File Errors on OpenSuse Release 4.0.4

magicalyak · October 20, 2020, 7:57pm

This started with 4.0.4 I think but I’m getting a lot of share issues on the UI and I haven’t debugged much. I thought it was quotas, so I turned them all off and rebooted. Things worked for a few hours then it came back.

##### Houston, we’ve had a problem.

Unknown internal error doing a GET to /api/shares?page=1&format=json&page_size=32000&count=&sortby=name

What logs can I share on this?

phillxnet · October 21, 2020, 11:39am

@magicalyak Hello again.
Re:

4.0.3 to 4.0.4 only changed how we authenticate to the Stable channel, see:

So I think this may be unrelated. Have you tried a reboot since the upgrade. It may be that you have part old and part new code running. Although an update by the suggested means (last fix workaround for Stable) or via Web-UI should avoid this happening. Let us know how you get on. And journalctl logs at time of the failed request may be informative. Do you have a lot of shares possibly, i.e > 9000 as we had a recent change to getting 32,0000 of ‘things’ rather than the prior 9,000 in 4.0.2-0:

And does it take say a minute and a half before this message appears by chance. So more info would be good on that front.

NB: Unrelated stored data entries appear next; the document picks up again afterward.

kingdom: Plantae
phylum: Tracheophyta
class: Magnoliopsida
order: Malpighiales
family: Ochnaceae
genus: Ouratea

Thanks for the report thought. But we haven’t had any similar reports, at least not just yet. Fingers crossed .

And incidentally, as you don’t say which version you upgraded from, our even earlier release candidate was 4.0.1-0 which only changed the syntactic formating of the python code:

Also I’ve assumed here you are running an install from the DIY installer, or a hand configured Leap 15.2 as per the dev notes. We are no longer CentOS compatible with regard to sub-volume parsing.

Hope that helps.

magicalyak · October 21, 2020, 12:32pm

DIY installer
4.0.4

55 shares

definitely rebooted a few times
I think something is timing out
I have killed off docker processes and it seems to alleviate the condition. It’s odd because i don’t recall this happening before. I may need to play with nice/renice to figure out what is contending (Suse is a bit new to me while Centos wasn’t). I think this error may just be me but it does seem docker can break the rockstor side with contention.

Flox · October 21, 2020, 1:03pm

I was going to ask you about that… The few times we’ve seen this “Unknown internal error” was related to something else bogging the system doing, leading to timeout on some Rockstor operations.

Your mention of docker might be on point here and I wonder if you are in a similar situation as previously reported below:

As a result, you could try having a look at how many subvolumes you have:

btrfs subvolume list /mnt2/<you-pool-name-here>/ | wc -l

The Btrfs usage report is also always a good thing to check, even if it’s unlikely to reveal something wrong in your case:

btrfs fi usage /mnt2/<your-pool-name-here>

Hope this helps,

magicalyak · October 21, 2020, 5:23pm

hijacking a bit but is there a way to add a manual btrfs or a workaround?

I have FusionIO cards and rockstor says they can’t be used because it thinks they are not real serials (I see UUIDs though). Not sure if there is a way to manually enter this to use rockstor storageadmin but I can also one-off and make the BTRFS stuff manually.

Is there a way to do this so I don’t break what’s there?